Building upon these seminal findings we demonstrated that the same signaling pathways operate during fetal development (PMID: 35132078) and correlated with the presence of highly potent fetal cell populations that similar to cells responsible for rebuilding the tissues following damage were responsible for growing the tissue during development (PMID: 31092921). The presence of highly potent fetal progenitors was not unique to the intestinal epithelium as quantitative analysis of cells in both the intestine and epidermis revealed their existence, thereby demonstrating that this is most likely a phenomenon shared across tissues (PMID: 31092921 and 31358966). Interestingly, the identified pathways activated via the environment were also exploited during early cancer development, where cells utilized these signaling systems to bypass natural signals that would otherwise induce terminal differentiation (PMID: 36037993).

As a key tool for assessing cell fate and cellular potential we have over the period of the action supported by the European Research Council and aligned with the objectives of the research program optimized protocols for performing transplantation experiments using various animal models. This has been essential for drawing key conclusions related to the utility of new culture conditions (PMID: 29249464), general cellular potential (PMID: 31092921) and in diseases such as tumor development (PMID: 36037993). It is however important to ascertain that such a key methodology was highly reproducible across different research groups. We have therefore published a detailed protocol describing the key parameters for successful transplantation to the colonic epithelium (PMID: 35110738). This is essential for the downstream exploitation of the technology in addressing fundamental research questions, and also to pursue our plan to utilize the basic principles around the methodology to establish cellular therapies for patients with ulcerative colitis.

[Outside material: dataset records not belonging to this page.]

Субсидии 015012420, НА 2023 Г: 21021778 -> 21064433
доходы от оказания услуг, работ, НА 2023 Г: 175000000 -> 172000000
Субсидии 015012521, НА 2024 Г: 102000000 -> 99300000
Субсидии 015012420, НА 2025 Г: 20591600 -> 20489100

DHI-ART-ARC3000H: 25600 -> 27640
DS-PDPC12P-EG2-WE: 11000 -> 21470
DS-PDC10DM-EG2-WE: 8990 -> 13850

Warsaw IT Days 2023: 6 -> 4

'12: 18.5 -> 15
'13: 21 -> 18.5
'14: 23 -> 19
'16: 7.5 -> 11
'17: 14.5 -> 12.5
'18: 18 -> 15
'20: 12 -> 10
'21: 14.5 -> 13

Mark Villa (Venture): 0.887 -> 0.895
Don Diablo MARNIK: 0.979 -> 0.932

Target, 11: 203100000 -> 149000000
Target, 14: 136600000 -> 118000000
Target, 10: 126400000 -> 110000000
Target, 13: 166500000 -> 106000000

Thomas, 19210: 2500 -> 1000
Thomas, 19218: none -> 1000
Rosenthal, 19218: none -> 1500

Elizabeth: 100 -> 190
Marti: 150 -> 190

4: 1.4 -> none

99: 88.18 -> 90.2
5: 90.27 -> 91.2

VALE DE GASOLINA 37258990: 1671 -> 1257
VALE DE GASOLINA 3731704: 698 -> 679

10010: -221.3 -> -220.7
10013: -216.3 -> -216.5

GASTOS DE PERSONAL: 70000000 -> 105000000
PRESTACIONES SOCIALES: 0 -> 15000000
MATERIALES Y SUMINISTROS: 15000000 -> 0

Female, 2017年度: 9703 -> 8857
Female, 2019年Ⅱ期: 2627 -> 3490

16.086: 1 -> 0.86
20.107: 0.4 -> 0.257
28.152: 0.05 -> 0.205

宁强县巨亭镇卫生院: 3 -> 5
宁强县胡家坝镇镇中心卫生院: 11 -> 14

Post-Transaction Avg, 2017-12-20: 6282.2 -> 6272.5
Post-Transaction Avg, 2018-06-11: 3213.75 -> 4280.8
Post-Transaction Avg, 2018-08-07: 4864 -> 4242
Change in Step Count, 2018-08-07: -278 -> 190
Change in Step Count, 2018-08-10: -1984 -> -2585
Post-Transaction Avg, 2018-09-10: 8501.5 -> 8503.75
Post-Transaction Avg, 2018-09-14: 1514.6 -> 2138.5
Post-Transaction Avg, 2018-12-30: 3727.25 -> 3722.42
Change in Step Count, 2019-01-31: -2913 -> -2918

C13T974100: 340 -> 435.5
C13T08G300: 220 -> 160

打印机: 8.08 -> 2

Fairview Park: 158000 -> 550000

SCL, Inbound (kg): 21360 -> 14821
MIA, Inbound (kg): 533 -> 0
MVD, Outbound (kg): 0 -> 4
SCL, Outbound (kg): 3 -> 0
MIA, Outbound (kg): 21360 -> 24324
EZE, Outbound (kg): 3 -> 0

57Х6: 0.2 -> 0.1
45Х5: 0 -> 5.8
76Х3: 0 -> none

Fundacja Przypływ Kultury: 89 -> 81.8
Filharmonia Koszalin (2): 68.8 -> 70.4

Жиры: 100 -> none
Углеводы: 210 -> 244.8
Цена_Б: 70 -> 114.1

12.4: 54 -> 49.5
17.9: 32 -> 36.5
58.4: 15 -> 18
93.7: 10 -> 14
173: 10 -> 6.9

The research program supported by the European Research Council has enabled us to address key questions in the field that had been left unanswered. This has been instrumental for providing new insight into the basic principles that governs regulatory mechanisms controlling cell fate decisions. Here quantitative state-of-the-art experimental strategies have been essential to move the field forward based on knowledge and not based on assumptions. We hope and believe that the principles we have discovered will enable us to move towards new therapies for patients with ulcerative conditions initially in the bowel, but potentially also to other parts of the body.